▶ Text excerpt:
= Beginning of Section =

The ‘Unsuitable for HGVs’ sign was in place at the northern end of Clappers Lane. The sign at the village end had not been accepted by nearby residents. These residents no longer lived in the village.

The new fittings for the streetlight at Stammers Hill had now been sourced and fitted. The streetlight outside Fulking Cottage also now had new fittings.

The streetlight in Clappers Lane had been badly damaged by a recycling truck. This had been fixed by EDF and the PC had claimed back the money for the repair from MSDC’s re cycling contractor SERCO.

A problem with tree branches breaking off at the village end of Clappers Lane had been reported. Councillor Brooks had spoken to the main landowner, however not all the land was owned by him. Councillor Brooks said he would speak to the Tree Warden to assess the condition of the trees.

Market Garden: There had been no further developments.

Preston Nomads: Councillor Brooks reported that the Club had a new Chairman. He would follow this up in the future with a view to arranging a meeting together with District Councillor Gina Field.

North Town Field: The issue of ongoing maintenance of the play area was discussed. Councillor Brooks had potentially found someone to carry this out at a reasonable cost. However, he said that it was necessary to define the tasks that needed to be carried out in order to properly assess this.

The work on the entrance to the NTF had now been completed. A grant for half the cost of the work had been received from WSCC. The outstanding amount had been covered by contributions from the Social Committee, the NTF Trust and the precept. The PC thanked the Social Committee and the NTF Trust for their generous contribution.

The PC was looking into the possibility of a permanent soft surface to replace the barkpit surface. This would save money in the long run due to the high cost of replacing the barkpit on an ongoing basis. WSCC were inviting applications for their Playbuilder fund and the PC were going to investigate whether they would qualify for any money which could cover the cost of a permanent play surface. It was thought that the grant may only be available for completely new projects. County Councillor Peter Griffiths suggested that the PC should also consider applying for funding for this from the Community Initiative Fund.

= End of Section =

▶ Information provided:
= Beginning of Section =

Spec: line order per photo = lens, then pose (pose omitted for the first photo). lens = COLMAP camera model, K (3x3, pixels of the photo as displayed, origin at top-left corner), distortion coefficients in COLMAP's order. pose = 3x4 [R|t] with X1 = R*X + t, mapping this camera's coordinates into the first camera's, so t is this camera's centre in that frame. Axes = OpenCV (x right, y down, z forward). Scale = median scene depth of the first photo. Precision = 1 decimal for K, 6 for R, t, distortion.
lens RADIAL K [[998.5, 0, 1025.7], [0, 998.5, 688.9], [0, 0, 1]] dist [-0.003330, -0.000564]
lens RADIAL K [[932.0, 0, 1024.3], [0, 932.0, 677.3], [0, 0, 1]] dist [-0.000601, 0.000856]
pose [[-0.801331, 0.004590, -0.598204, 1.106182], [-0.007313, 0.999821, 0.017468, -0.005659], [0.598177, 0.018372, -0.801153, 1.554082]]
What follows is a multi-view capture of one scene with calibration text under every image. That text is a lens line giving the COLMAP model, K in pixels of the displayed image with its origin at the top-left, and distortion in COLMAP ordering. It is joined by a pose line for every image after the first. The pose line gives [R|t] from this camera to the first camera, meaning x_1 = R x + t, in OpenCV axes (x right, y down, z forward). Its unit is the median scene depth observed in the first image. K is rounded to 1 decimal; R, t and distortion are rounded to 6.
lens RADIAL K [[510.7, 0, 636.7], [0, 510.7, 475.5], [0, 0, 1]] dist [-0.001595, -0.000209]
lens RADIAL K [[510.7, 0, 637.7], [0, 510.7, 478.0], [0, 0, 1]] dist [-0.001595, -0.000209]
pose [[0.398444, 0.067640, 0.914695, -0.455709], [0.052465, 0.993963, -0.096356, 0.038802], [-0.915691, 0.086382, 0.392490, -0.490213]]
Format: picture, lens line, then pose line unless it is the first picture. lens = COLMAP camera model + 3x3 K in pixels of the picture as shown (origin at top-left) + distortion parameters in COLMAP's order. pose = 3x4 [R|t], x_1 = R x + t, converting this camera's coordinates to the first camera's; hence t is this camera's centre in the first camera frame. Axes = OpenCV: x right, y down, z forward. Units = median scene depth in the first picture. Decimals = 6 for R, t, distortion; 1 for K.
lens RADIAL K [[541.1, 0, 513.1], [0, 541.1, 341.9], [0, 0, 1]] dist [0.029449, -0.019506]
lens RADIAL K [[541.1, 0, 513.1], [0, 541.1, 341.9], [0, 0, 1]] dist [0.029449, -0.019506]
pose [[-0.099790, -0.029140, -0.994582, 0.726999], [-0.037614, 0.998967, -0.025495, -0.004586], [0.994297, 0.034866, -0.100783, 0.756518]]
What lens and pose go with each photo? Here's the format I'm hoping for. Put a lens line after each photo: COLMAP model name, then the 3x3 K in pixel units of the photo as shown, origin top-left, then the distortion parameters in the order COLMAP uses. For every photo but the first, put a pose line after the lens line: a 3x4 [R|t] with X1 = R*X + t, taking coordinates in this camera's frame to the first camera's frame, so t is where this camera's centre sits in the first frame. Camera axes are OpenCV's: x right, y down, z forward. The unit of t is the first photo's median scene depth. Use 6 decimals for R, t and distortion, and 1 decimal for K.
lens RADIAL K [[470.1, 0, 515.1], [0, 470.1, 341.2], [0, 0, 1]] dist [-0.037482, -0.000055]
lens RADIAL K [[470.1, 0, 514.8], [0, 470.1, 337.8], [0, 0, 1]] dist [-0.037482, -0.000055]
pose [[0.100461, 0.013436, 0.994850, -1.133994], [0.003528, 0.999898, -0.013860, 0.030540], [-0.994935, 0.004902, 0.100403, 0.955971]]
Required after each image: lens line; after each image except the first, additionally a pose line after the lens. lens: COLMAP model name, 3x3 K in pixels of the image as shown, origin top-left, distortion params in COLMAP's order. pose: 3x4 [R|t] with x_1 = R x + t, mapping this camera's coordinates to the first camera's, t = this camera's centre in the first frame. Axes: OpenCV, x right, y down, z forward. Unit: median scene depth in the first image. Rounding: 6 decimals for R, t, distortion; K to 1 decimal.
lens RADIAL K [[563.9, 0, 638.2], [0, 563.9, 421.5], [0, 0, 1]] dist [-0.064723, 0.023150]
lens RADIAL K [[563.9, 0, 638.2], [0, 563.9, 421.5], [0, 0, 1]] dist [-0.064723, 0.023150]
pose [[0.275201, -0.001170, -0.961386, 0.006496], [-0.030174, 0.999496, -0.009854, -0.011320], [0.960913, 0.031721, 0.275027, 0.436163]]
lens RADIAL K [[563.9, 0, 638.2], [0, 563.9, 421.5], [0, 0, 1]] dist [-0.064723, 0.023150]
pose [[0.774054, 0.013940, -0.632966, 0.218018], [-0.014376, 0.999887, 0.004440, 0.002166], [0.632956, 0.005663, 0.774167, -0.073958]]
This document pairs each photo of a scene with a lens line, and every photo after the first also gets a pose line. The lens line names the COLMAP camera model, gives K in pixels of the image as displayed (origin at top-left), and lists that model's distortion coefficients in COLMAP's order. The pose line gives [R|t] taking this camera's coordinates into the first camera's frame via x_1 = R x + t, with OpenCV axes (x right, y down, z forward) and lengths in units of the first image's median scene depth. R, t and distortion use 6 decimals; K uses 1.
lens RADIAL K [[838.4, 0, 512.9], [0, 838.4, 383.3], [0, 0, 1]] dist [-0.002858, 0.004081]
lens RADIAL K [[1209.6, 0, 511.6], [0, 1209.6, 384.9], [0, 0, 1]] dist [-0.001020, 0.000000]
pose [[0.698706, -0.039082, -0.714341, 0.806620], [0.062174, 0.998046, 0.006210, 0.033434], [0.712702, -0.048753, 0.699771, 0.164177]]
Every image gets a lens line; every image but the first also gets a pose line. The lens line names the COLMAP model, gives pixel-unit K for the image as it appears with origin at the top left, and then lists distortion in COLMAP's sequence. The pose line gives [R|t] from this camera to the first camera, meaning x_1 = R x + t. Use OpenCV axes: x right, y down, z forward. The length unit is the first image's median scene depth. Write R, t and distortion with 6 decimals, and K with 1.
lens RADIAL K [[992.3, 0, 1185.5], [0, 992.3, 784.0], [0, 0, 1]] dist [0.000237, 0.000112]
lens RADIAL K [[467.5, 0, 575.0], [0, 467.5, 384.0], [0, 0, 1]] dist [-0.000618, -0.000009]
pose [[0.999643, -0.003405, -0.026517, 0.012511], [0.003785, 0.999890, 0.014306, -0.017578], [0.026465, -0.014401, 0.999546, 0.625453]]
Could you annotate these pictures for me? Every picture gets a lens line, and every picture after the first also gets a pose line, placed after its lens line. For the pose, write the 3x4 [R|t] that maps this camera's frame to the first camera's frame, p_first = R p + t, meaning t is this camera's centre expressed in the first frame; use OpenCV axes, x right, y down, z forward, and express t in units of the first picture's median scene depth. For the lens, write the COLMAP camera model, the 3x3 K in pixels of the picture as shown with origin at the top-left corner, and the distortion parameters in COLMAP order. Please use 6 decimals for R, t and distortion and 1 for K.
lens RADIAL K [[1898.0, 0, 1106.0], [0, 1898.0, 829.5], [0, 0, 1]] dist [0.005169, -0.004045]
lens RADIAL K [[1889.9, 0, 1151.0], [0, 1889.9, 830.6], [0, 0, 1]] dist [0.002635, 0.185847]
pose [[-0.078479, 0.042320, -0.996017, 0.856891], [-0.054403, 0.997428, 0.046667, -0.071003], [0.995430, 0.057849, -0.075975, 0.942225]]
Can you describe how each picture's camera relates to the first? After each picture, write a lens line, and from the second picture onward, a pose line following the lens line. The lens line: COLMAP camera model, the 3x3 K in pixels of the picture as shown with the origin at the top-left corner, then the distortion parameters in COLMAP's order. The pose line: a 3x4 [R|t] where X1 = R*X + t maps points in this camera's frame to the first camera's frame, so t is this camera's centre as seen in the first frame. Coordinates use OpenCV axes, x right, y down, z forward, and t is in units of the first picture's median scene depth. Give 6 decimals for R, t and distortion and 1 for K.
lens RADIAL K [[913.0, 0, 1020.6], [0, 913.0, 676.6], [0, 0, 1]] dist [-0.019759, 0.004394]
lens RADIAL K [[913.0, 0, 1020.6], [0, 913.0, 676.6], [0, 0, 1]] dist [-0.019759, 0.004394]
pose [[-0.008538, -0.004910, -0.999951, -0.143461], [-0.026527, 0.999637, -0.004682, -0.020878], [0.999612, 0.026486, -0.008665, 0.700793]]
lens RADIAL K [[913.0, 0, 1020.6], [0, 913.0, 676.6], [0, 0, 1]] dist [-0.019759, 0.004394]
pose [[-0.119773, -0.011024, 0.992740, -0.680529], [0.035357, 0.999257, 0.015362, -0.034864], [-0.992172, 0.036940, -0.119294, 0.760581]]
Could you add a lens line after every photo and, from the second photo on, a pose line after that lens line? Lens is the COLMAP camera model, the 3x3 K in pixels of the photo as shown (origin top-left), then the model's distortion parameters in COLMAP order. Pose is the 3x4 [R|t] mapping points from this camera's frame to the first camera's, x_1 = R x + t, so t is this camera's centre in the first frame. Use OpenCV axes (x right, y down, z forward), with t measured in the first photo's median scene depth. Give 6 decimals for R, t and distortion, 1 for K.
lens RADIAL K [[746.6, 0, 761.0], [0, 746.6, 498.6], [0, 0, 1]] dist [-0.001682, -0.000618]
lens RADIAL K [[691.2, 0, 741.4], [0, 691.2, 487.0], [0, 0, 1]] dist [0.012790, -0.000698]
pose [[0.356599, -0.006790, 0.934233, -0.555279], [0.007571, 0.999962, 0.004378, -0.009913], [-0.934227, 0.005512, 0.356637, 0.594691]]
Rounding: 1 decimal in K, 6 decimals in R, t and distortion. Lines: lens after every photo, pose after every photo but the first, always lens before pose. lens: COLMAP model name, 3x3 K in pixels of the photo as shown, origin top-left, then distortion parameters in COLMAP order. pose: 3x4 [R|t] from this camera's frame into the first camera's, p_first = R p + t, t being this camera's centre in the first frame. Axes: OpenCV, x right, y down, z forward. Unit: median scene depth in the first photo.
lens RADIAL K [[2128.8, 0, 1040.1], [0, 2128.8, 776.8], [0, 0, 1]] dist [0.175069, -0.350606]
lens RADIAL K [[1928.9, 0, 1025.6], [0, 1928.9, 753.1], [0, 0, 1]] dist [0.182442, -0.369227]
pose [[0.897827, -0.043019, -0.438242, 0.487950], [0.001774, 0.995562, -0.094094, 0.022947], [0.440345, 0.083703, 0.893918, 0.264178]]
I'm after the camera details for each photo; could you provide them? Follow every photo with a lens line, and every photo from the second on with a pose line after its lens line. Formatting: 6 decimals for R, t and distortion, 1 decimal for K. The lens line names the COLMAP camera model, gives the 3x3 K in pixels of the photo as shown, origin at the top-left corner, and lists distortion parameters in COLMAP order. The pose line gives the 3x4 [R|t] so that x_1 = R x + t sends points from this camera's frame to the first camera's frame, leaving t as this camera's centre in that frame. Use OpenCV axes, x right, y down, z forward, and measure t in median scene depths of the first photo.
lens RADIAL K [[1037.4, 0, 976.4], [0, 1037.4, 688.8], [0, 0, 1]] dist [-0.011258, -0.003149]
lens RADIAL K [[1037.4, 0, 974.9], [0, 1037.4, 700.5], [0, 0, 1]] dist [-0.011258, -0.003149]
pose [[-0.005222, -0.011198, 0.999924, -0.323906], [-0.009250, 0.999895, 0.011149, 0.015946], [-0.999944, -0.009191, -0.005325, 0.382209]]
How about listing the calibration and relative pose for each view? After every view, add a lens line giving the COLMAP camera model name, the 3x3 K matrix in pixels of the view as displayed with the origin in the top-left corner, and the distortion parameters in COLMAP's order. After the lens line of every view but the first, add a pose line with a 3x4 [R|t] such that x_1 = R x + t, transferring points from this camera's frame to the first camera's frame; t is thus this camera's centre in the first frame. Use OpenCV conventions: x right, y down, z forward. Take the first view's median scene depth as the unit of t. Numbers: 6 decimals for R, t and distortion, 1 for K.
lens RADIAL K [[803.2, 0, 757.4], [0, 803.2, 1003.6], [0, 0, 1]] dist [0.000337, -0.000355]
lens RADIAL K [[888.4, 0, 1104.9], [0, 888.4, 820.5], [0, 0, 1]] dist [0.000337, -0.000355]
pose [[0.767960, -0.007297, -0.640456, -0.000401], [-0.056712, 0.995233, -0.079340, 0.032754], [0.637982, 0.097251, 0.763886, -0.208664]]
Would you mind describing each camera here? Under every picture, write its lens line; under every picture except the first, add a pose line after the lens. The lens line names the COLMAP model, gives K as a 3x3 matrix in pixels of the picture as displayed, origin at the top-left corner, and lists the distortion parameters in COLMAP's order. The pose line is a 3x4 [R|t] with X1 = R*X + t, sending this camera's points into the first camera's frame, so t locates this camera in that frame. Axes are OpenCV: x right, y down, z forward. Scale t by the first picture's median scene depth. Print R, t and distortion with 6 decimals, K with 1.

= End of Section =

Pick up the council meeting minutes above after their final sentence, the one about the Community Initiative Fund, and continue them in the same style.

▶ Reply to the exercise:
The idea of new play equipment was also discussed. A suggestion had been received from Hollie Trist about the need for new play equipment and using fund-raising (e.g. sponsored walk) for this. The PC was asked whether they would match whatever money was raised by fund-raising. Other issues would be how to choose the equipment and the problem of how it would be maintained given the current problems of on-going maintenance with the existing equipment. It was agreed that a separate meeting should be arranged with interested parties to explore these issues further.

Foster Playscapes were due to inspect the play area in April. It was a concern that they thought that the barkpit levels needed to be topped up again given that it was done recently at a cost 360. This would have been more costly had Councillor Brooks not sourced a cheaper supplier and helped out with the work. It was agreed that a meeting would be arranged to discuss the barkpit levels. Foster Playscapes confirmed that they would continue to do the monthly inspections at the same cost as the previous year.

The mowing of the North Town Field would continue to be carried out by Danny Flynn. He had confirmed that this would be at the same cost as the previous year.

Both the PC and the NTF Trust had agreed on the proposal for a legal agreement in order to avoid the cost of taking out two Public Liability Insurance policies. However, the savings could be outweighed by any legal costs. The NTF Trust had asked the PC if they knew of anyone that could help draft up a legal agreement. A possible suggestion was made and this person would be contacted.

Affordable Housing: No further information directly affecting Fulking had been received. It was noted that Fulking would fall within the South Downs National Park and that there would be stringent criteria for new development.

Community Transport: An informal poll on whether there would be enough support to reroute no 17 bus through Fulking to Brighton/Horsham had been conducted by Chris Gildersleeve. This had been done via Pigeon Post and the Website. The PC was interested in the outcome of this. Clerk to contact Chris to find out response and to offer survey to be posted on the noticeboard.

Beachdown Festival: The PC was asked to support the idea of having independent noise level monitoring of the festival. Clive Goodridge had proposed to do this and had asked for the formal and financial support of the Parish Council. The details of how this could be achieved were discussed in terms of the purpose, the location and the cost. The main purpose of the monitoring was to define a more representative Background Noise Level than the one currently being used. The Clerk would contact Susanna Kemp to find out more details about Background Noise Level . The PC agreed that the whole issue needed further investigation and discussion before deciding whether it should spend funds from the precept on this.

Councillor Corner updated the meeting about the 2009 Licensing Hearing, highlighting the commitment from the festival organisers to re-measure the Background Noise Level.

Fly-Tipping at the Bostal: Councillor Brooks advised that one of the issues surrounding installing a gate as a solution to fly-tipping had been establishing which land at the entrance area to the Bostal was public and which was private. He was currently discussing this with the landowner of the surrounding private land.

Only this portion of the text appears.